Crítica: “Renfield – Dando Sangue pelo Chefe”

Pense na inconcebível ideia de ter nascido / sido abandonado e crescido sozinho em uma selva ou ilha deserta (sem um bando de animais bacanas que lhe dessem o necessário, ou mesmo uma bola de vôlei com expressão amigável para lhe fazer companhia).

Essas, talvez fossem as únicas maneiras de nunca ter feito parte de alguma história marcante – para o bem ou para mal – envolvendo relações familiares, amorosas ou profissionais, afinal, parentes inconvenientes, parceiros ingratos e líderes que querem tirar até a última gota de sangue nossos corpos não são tão raros assim.

A trama de “Renfield – Dando Sangue pelo Chefe” (Renfield) trata, da maneira mais absurda, sanguinolenta e bem humorada possível, justamente do relacionamento de trabalho – iniciado na Transilvânia, em 1897, através do lançamento da obra-prima de Bram Stoker -, que liga o protagonista a um patrão que faria o próprio Narciso (ícone do exacerbado amor-próprio da Mitologia Grega) cobrir o rosto de vergonha.

Passada em Nova Orleans, em dias atuais, a narrativa nos apresenta o ex-corretor de imóveis, Robert Montague Renfield (Nicholas Hunt), como um tímido integrante de um grupo de ajuda, cujas reuniões semanais em uma igreja visam fazer com que seus membros passem a enxergar o quão prejudiciais certos vínculos são em suas vidas.

Durante os encontros, enquanto ouve aquele tipo de conselho amplamente divulgado em livros de coaching e pôsteres com imagens de animaizinhos fofos, Renfield segue realizando a função para a qual foi designada há séculos: ser um “familiar” (espécie de servo que realiza, principalmente, tarefas consideradas perigosas para um vampiro, como sair em plena luz do dia, em busca de vítimas, ou do que for preciso para suprir quaisquer que sejam suas necessidades).

Sim, há claras vantagens com a situação: como tornar-se um mortal muito mais resistente a ferimentos – quase, mas não um imortal de verdade – além de ser portador de uma força extrema, vinda da energia vital de insetos comuns (nojento, mas funcional).

Mas, ele está cansado da rotina de servidão e de sofrer com aquele tratamento típico aplicado por quem sabe estar acima da pirâmide social, por isso, decide livrar-se dos grilhões emocionais que o prendem ao chefe. Quem é seu empregador? Sim, ele mesmo: o mais celebrado / temido / revisitado vampiro da literatura clássica: o (não tão) bom e velho, Conde Drácula (Nicolas Cage).
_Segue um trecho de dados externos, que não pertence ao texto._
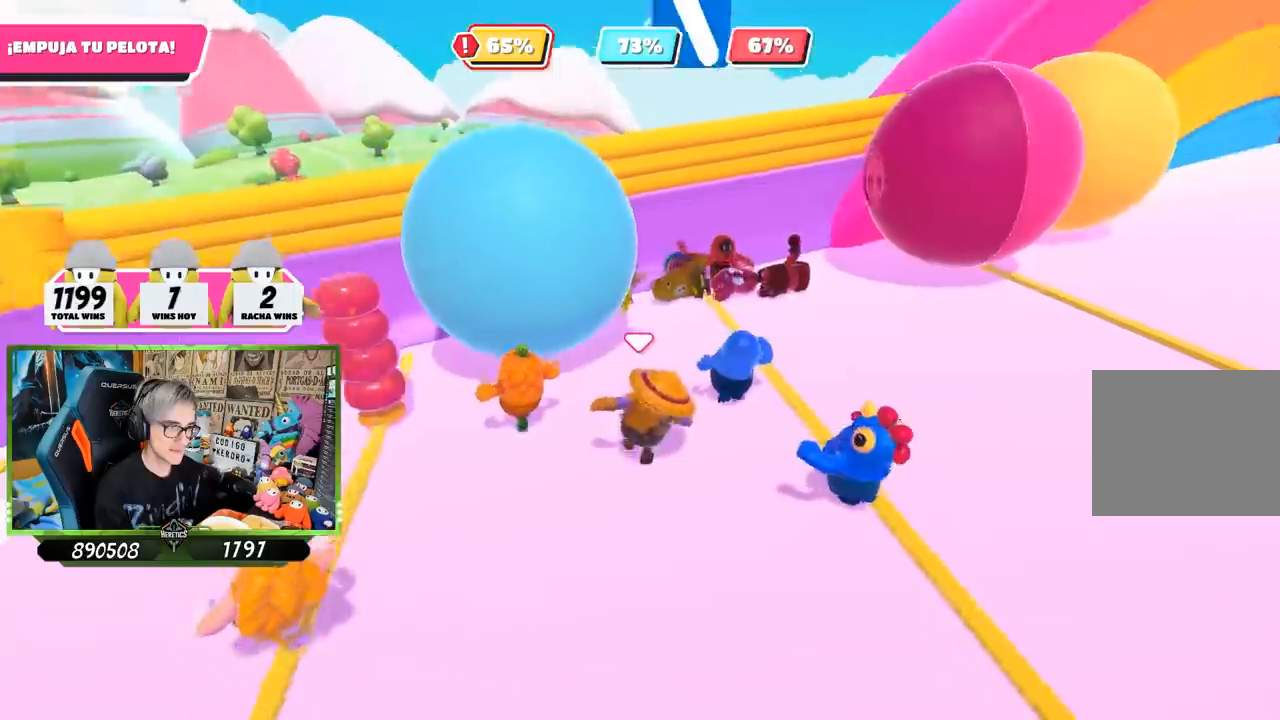
{"buttons": [], "left_stick": "up", "right_stick": "right", "events": [[267, "right_stick", "right"], [450, "left_stick", "up"]]}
Tal conflito de interesses se amplifica quando Renfield, em questão de dias, passa de herói anônimo a assassino procurado. É quando a participação da prestativa policial Rebecca Quincy (Awkwafina) acrescenta ainda mais graça e qualidade ao roteiro de Ryan Ridley e Robert Kirkman, que não têm o menor pudor em criar situações que riem da cara dos limites e brindam os espectadores com lutas envolvendo muito sangue e membros de corpos usados como improváveis (mas bem úteis) armas – o que contribui para sua classificação indicativa para espectadores a partir de 18 anos, no Brasil.

Para dar liga a essa receita maluca, acrescente a ação de uma perigosa gangue de narcotraficantes, liderada por Bellafrancesca (Shohreh Aghdashloo) e Tedward Lobo (Ben Schwartz), mãe e filho que tratam com assustadora naturalidade o fato da corrupção ser quase palpável nas ruas.
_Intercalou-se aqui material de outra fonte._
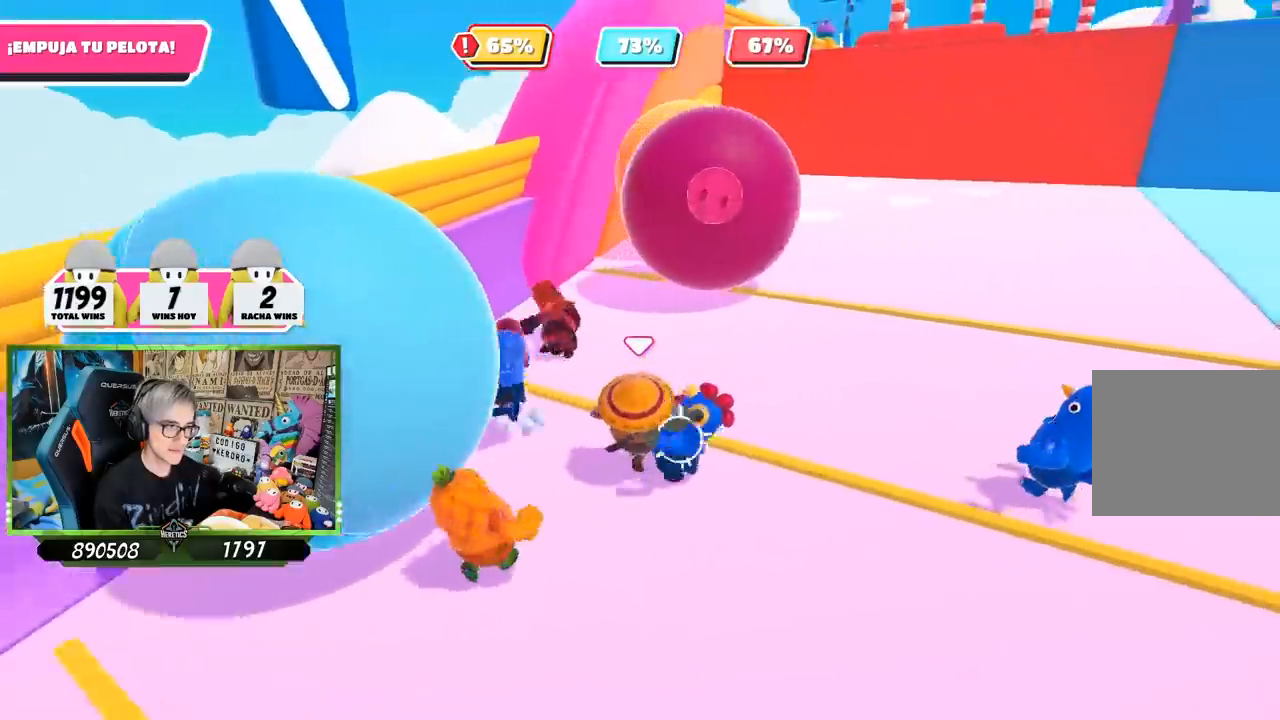
{"buttons": [], "left_stick": "up", "right_stick": "right", "events": [[200, "right_stick", "down-right"], [300, "right_stick", "right"]]}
“Renfield – Dando Sangue pelo Chefe” é mirabolante, surpreendente e mais divertido do que eu esperava. Dirigido por Chris McKay, o longa reconhece seus pontos fortes logo de cara, inclusive ao fazer piadinhas que poderiam não ter a mesma graça em outros cenários, mas que parecem perfeitas quando ditas pelo elenco tão afinado da produção.
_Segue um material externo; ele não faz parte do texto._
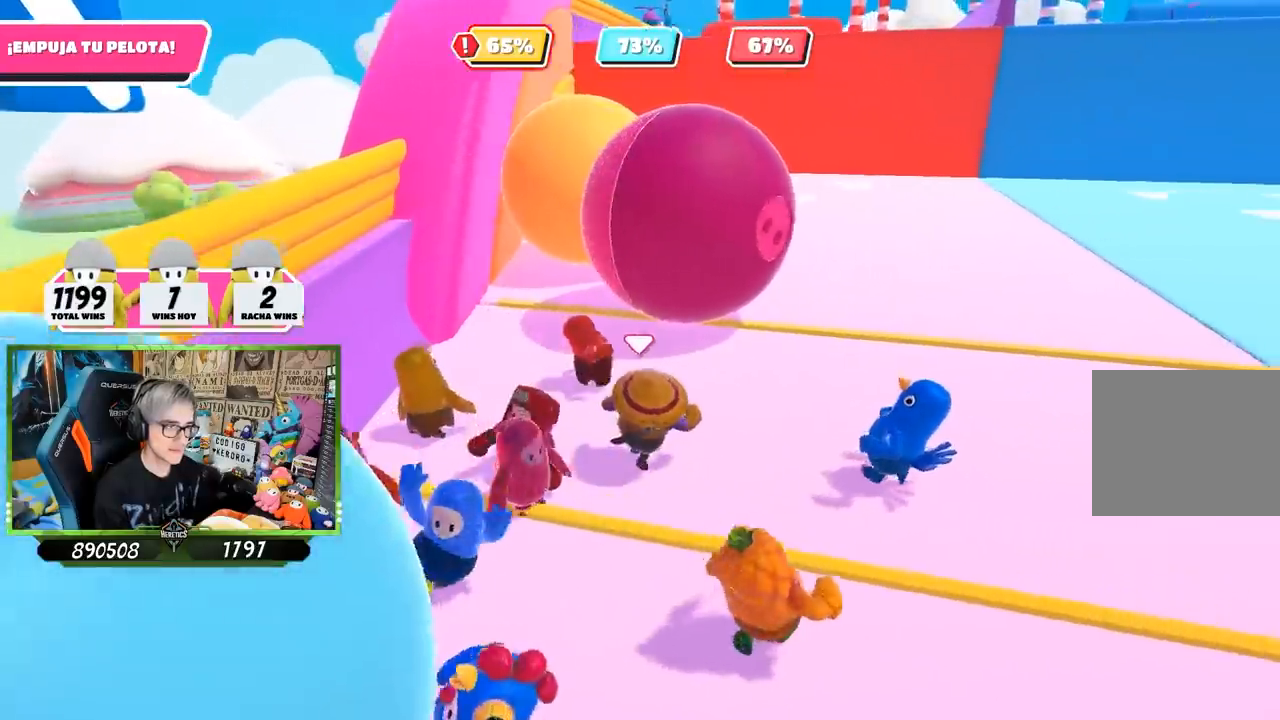
{"buttons": [], "left_stick": "up", "right_stick": "up-right", "events": [[100, "right_stick", "center"], [333, "right_stick", "up-right"]]}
Destaque para a excepcional sequência de abertura e para detalhes cenográficos – como um simples capacho de porta de entrada, o nome da gangue de criminosos (que faz todo sentido para os fãs da literatura clássica de terror) e a sabedoria da escolha da música que toca durante os créditos finais,  composta em 1990, e que se encaixa como um formidável resumo do que espera Renfield daqui por diante.

Haverá continuação? Não sei. História para isso, claramente tem, afinal, em se tratando de vampiros e toda sua rica mitologia, a eternidade é só uma questão de tempo.

por Angela Debellis

*Texto originalmente publicado no site A Toupeira.